Ureteral stones with diameter of less than 7 mm (in the absence of uncontrolled pain, inadequate renal function, clinical evidence of sepsis or peri-nephric urine extravasation) are good candidates for MET and may not require intervention. A study done by Erdodru T et al., found that the degree of obstruction was more directly related to the width rather than the length of the stone and concluded that the width was the critical measurement (19). Spontaneous passage of ureteral stones with less than 7 mm diameter, without ureteral rim sign, was observed in 67% of patients, while it was only 19% in ureteral stones of more than 7 mm diameter. In another study done by Ueno A et al., spontaneous passage rates of 100%, 93%, 87%, and 78% were observed for stones measuring 1, 2, 3, and 4 mm in width, respectively. The rate of spontaneous passage dropped to 57% for 5 mm stones, 35% for 6mm stones, 28% for 7 mm stones, and 14% for 8 mm stones. No stones exceeding 8 mm in width passed spontaneously (20). All stones with more than 6 mm width underwent interventional procedures in our study.
In a study done by Papadoukakis S et al., the overall passage rate by MET is 25% for the proximal ureter stone, 45% for the mid ureter stones and 70% for the distal ureter stones, provided that the mean diameter of stone does not exceed 7 mm (21). The closer the calculus to the VUJ the higher the chances for MET. Similar results were observed in our study also.
Peri-ureteral rim sign is the presence of soft tissue rim around the calculus. This occurs due to oedema and inflammation. Though this sign was not predictive for spontaneous passage of ureteral stones it impacts moving down of stones overtime, reveals a study done by Takahashi N et al., (22).
Attenuation difference between the kidneys, the diameter of dilated proximal ureter and peri-nephric fat stranding are secondary signs of ureteral calculus. These features may be seen in recently passed out ureteric calculus also. Greater the attenuation difference between the kidneys, more is the degree of obstruction (15).

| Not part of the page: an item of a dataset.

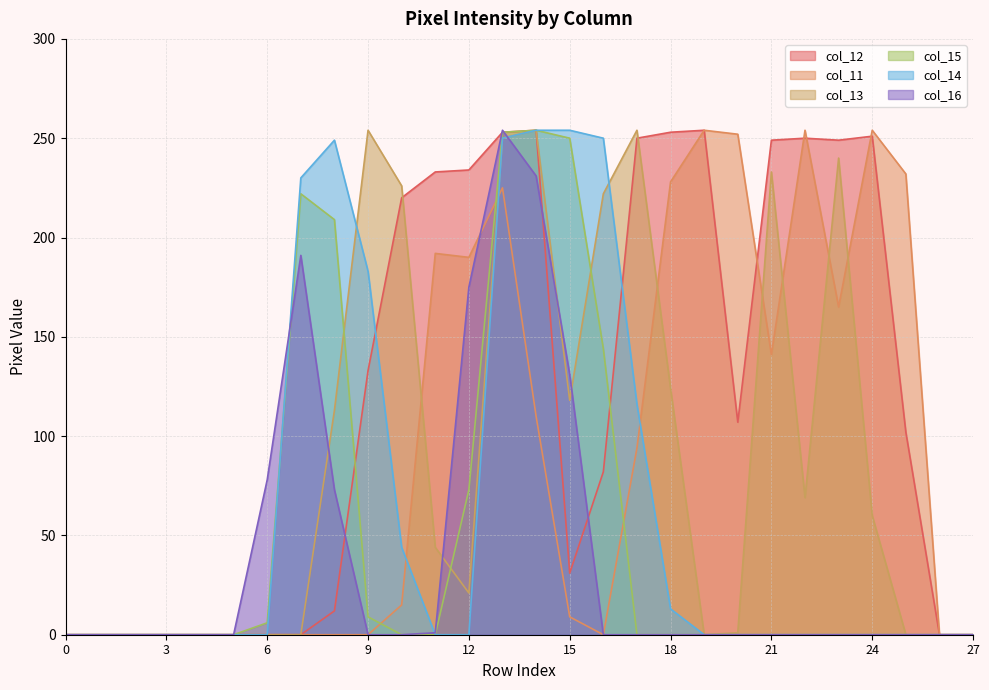

The col_13 series shows 0 at 20. True or false?

False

We believe the present study which takes into account all these factors using a point based scoring system is by far the best way to choose the treatment options. The cut-off point of 13 provides a sensitivity of 82.93%, specificity of 89.47% and positive predictive value of 94.44%, which indicates that the scoring system is worthy to be considered in routine clinical practice.
However, considering the fact that the study was carried out in a single institute, a multi-centric validation study is required to test the robustness of the scoring system. Absolute attenuation values may vary a bit from equipment to equipment and needs standardisation.

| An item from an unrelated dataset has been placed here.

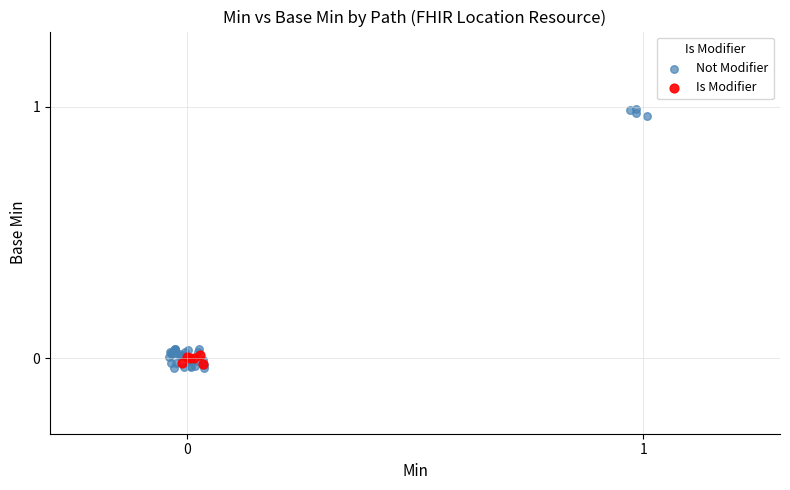

Which series has the widest spread of Y values?

Not Modifier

The JSS CT scoring system is a unique point based system to objectively predict the suitable line of treatment in patients with ureteric calculus. Parameters like stone size, location, proximal ureteric dilatation, ureteric rim thickness, peri-nephric fat stranding and attenuation values of the kidney are relevant factors in predicting the line of management. The JSS CT scoring system provides unbiased objective guideline for employing suitable treatment options for treating ureteral stones.
Abbreviations: MET- Medical Expulsive Therapy; VUJ- VesicoUreteric Junction; CT-Computed Tomography; JSS - Jagadguru Shri Shivarathreeshwara.